When restoring a wagon, you must have enough left of it to determine the individual peculiarities associated with it. From that, combined with a basic knowledge of farm wagon construction, you should be able to reconstruct the wagon back to original condition.
The next thing you need is basic knowledge. Here is my best advice:
- Go to the library, use inter-library loan if necessary, and look for books in which you can examine the construction of as many farm wagons as you can find.
- **Search the internet. There are many photos, drawings, videos and articles on wagon construction, along with many more sources for plans and supplies.
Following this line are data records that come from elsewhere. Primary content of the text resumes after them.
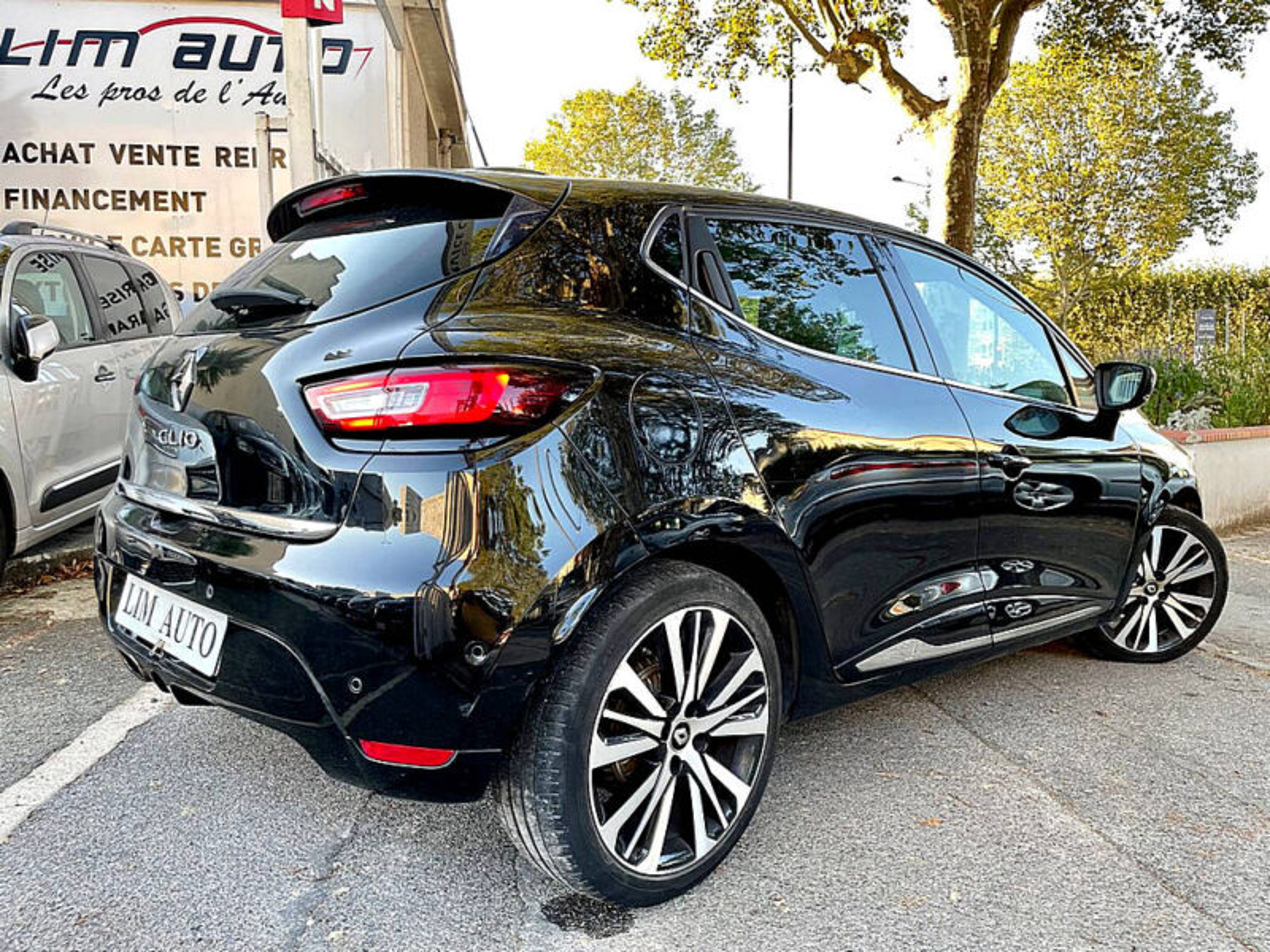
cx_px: 635
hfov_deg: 67.3
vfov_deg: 53.1
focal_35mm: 26
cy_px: 476
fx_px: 954
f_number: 1.6
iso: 64
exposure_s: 1/121
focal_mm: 4.2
- Locate as many museums as you can in your area that have farm wagons. On the East Coast we have half a dozen or so. Ask anyone who sells or has horse-drawn carriages or equipment about museums and private collections. By examining the wagons in these collections you can develop the basic knowledge needed to accomplish your goal. On more than one occasion we have reconstructed wagon or carriage parts for which we had only the steel, simply by examining similar vehicles. Wagons do not vary much (carriages can be a different story). If you find a wagon using the same steel parts, you can be pretty sure the same wood was used.
- If any wood is available on the original wagon, determine what type it is. If it is hickory, the wagon was built in the Southeast. If it is oak, the wagon was built in the Northeast.
So that's it: Learn basic wagon construction, find any picture of the particular farm wagon in question, and the rest will be a breeze.